§ **WHAT TO WORK ON**
Every line of the records below from the line with "middle pip: (369, 735)" up to and including the line with "pinky tip: (328, 829)" must be reproduced exactly, and no line outside that range.

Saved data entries
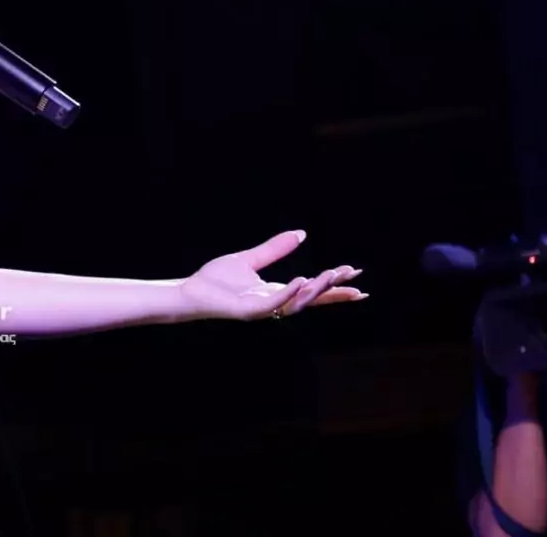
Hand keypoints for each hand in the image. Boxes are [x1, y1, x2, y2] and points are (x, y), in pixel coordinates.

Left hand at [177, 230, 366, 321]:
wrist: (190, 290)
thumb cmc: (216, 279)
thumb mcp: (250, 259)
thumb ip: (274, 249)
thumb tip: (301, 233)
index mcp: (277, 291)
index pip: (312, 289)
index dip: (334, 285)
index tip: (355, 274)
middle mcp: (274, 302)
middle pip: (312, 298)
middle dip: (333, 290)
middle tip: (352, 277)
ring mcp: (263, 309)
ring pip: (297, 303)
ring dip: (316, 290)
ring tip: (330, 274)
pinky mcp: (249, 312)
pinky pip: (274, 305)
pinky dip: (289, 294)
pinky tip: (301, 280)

* * *

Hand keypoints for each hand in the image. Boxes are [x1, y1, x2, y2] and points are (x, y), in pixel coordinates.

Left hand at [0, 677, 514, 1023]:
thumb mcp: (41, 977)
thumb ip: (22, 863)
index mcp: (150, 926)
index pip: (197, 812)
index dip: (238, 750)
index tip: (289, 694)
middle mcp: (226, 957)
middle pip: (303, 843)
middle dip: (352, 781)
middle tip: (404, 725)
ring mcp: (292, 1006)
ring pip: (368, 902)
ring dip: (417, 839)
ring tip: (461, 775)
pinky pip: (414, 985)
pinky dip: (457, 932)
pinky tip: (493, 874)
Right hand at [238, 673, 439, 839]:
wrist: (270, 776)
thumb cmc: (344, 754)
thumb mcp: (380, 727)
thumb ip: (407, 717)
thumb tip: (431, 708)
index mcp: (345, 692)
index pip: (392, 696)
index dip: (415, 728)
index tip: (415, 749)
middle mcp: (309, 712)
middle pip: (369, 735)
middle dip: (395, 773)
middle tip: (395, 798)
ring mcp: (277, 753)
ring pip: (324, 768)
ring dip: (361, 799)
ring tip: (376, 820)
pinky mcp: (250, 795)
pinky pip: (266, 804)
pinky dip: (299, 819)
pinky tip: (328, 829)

§ **RESULT OF THE EXERCISE**
middle pip: (369, 735)
middle dip: (395, 773)
middle tip: (395, 798)
ring mcp: (277, 753)
ring pip: (324, 768)
ring dip: (361, 799)
ring tip: (376, 820)
pinky mcp: (250, 795)
pinky pip: (266, 804)
pinky dip: (299, 819)
pinky tip: (328, 829)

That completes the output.